Ça y est, vous êtes là ?
Bon, désolée pour ce titre spammy — et mensonger : point de titties et autres réjouissances dans ce message. J’avoue, j’avoue : je vous ai appâté·e pour vous inciter à lire le mail.
Mais c’est pour la bonne cause, promis.
On est le 31 janvier : une nouvelle journée de mobilisation contre la réforme des retraites s’annonce. Grèves et manifestations se multiplient.
Oui, je veux vous parler de la réforme des retraites.
Or je soupçonne que ce n’est pas le sujet dont vous rêvez de discuter, là tout de suite maintenant. Je me trompe ?
J’ai l’impression qu’on est collectivement lassé·es de devoir se battre pour le droit de partir en retraite à un âge décent.
Et comment ne le serait-on pas ?
Depuis que je suis née, ça fait au moins une demi-douzaine de fois qu’un gouvernement prépare une “réforme des retraites”. Ça fait au moins une demi-douzaine de fois que cette réforme, dont le but déclaré est de rendre le système “soutenable” sur le plan financier, ne s’appuie que sur un seul outil : nous faire travailler plus tard, plus longtemps, plus d'années.
C’est usant.
Le problème, c’est que c’est exactement là-dessus que compte le Gouvernement pour faire passer sa réforme.
Iels l’ont formulé avec une sincérité désarmante : iels attendent tranquillement que le mouvement de contestation s’essouffle, à cause de soucis encore plus pressants et de l’usure du temps.
Je voulais donc profiter de ce petit message hebdomadaire pour raviver la flamme, chez vous et chez moi, et vous dire deux trucs qui me semblent importants.

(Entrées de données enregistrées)

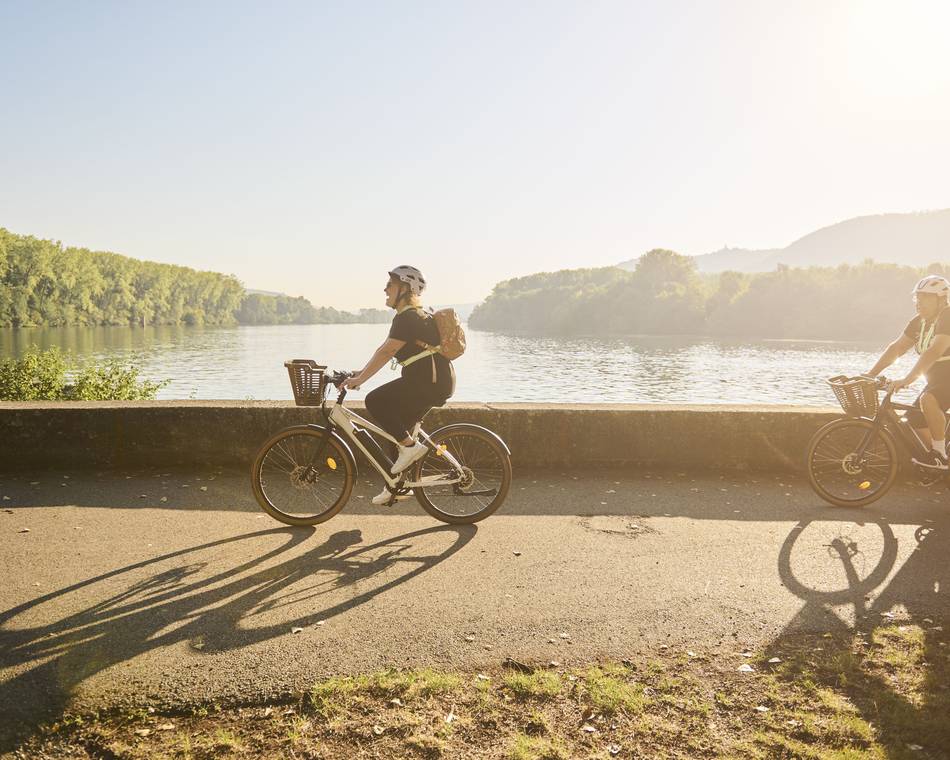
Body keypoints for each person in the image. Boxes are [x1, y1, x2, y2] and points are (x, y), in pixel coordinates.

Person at [343, 266, 456, 503]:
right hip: (432, 380)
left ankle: (411, 449)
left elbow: (387, 351)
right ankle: (395, 485)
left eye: (390, 285)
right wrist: (360, 372)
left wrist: (361, 380)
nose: (385, 289)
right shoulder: (411, 316)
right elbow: (384, 350)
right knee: (397, 433)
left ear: (405, 289)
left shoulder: (409, 317)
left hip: (428, 382)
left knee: (375, 400)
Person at [867, 274, 950, 469]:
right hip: (938, 380)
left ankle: (939, 454)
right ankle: (940, 460)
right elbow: (896, 348)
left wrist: (908, 379)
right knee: (914, 419)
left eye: (926, 297)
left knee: (928, 399)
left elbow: (935, 350)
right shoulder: (919, 322)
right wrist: (870, 374)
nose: (919, 302)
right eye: (917, 297)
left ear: (941, 300)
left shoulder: (948, 316)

TRAVAIL À FAIRE: Relevez toutes les phrases interrogatives du texte sur la réforme des retraites, recopiées mot pour mot.

RÉSULTAT OBTENU:
Ça y est, vous êtes là ?
Je me trompe ?
Et comment ne le serait-on pas ?